There’s no scriptural evidence that the “brothers and sisters” were only half-brothers, but that doesn’t mean that there’s “no need” to make assumptions. From an early stage, there is a consistent and widespread (becoming universal) belief in Mary’s perpetual virginity among people who are intimately familiar with the scriptures, and this persists for nearly fifteen hundred years.
Earlier on you said you were willing to bet that the traditional belief did not predate AD 600. In point of fact, it had been dogmatically defined before that date, and a number of the early fathers wrote about it extensively by the fourth century, and some before. According to the Cathlic Encyclopedia, Iranaeus promoted the doctrine; he died in AD 190 or AD 191.

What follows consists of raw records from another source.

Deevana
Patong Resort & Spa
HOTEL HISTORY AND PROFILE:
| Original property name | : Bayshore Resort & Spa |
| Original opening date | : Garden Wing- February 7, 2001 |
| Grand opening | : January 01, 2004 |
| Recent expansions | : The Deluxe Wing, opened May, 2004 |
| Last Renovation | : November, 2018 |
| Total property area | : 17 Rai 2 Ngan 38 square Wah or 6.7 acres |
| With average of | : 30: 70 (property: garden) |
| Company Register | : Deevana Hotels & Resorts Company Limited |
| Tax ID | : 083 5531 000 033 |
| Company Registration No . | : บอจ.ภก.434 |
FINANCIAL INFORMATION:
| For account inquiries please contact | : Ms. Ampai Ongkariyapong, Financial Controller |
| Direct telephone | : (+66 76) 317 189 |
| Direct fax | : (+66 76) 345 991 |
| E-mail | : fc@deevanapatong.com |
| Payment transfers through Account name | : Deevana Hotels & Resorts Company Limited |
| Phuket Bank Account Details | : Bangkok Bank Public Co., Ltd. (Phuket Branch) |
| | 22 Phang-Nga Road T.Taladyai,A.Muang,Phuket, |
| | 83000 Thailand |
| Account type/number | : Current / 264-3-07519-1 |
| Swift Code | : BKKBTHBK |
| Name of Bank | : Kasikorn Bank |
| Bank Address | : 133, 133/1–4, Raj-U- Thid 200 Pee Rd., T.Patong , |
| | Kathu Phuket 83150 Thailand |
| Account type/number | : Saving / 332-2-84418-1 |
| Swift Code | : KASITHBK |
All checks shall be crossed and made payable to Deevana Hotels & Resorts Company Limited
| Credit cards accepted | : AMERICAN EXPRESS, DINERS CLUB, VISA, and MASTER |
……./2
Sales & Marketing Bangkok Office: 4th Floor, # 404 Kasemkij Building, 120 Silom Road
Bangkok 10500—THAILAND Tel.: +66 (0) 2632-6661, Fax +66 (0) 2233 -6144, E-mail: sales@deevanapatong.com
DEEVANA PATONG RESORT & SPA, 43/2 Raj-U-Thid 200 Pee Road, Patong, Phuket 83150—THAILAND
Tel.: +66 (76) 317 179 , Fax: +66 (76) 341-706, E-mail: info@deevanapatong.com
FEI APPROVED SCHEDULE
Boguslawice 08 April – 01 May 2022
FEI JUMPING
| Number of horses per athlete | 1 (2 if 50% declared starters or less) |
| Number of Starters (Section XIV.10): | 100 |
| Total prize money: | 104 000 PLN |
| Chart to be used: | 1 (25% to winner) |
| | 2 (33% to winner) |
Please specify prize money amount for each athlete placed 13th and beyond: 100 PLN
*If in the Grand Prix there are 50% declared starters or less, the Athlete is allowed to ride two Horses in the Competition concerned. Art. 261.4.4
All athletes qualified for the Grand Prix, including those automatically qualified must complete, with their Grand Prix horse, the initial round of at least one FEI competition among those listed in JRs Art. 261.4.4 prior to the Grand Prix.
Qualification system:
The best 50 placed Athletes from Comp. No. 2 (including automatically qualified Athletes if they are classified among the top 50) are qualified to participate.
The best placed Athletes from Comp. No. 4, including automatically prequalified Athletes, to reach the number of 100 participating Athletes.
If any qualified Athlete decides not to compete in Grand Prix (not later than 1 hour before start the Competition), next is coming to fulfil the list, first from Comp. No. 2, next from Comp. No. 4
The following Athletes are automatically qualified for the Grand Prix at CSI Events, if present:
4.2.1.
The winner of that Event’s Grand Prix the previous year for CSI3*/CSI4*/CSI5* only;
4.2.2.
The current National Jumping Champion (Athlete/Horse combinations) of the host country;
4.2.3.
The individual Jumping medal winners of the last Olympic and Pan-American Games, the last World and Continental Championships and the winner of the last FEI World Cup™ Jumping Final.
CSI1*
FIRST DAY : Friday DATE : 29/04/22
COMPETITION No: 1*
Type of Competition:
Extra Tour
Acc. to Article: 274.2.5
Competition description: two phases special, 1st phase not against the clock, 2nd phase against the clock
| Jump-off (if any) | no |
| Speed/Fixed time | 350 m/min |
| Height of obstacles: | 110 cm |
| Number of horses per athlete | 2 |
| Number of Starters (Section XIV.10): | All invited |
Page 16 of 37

You dismiss the Protoevangelium as “written at least two centuries after the death of Jesus. I’m no expert, but what I have found through Google suggests that it was written between AD 120 and !D 170, closer to one century after the death of Jesus". I haven’t seen any source date it as late as the third century, as you suggest, though I am happy to be corrected on the point. The Protoevangelium is certainly not canonical; it does not follow that everything in it is false. If you know of modern scholarship which says that it consists of “made-up stories”, now would be a good time to point us to it. More likely it is a compilation of pre-existing stories and beliefs, some of which are taken from the Gospels, some of which are noncanonical but also appear in other sources, and some of which do not appear elsewhere. There is no reason to assume, however, that even those elements which do not appear elsewhere are simply “made up”.
It was cited, not as evidence that its contents are true, but as evidence that the perpetual virginity of Mary was widely believed long before it was dogmatically defined. We know that the Protoevangelium was popular and widely read, if only from the very large number of translations which exist, and from its early liturgical use in some Eastern liturgies.
In other words, this does seem to be an ancient tradition, almost as old as the Gospels themselves. That doesn’t make it true, of course, but it seems to me reasonable to suggest that the age and strenght of this tradition is a factor which it is reasonable to take into account when interpreting the Gospel texts.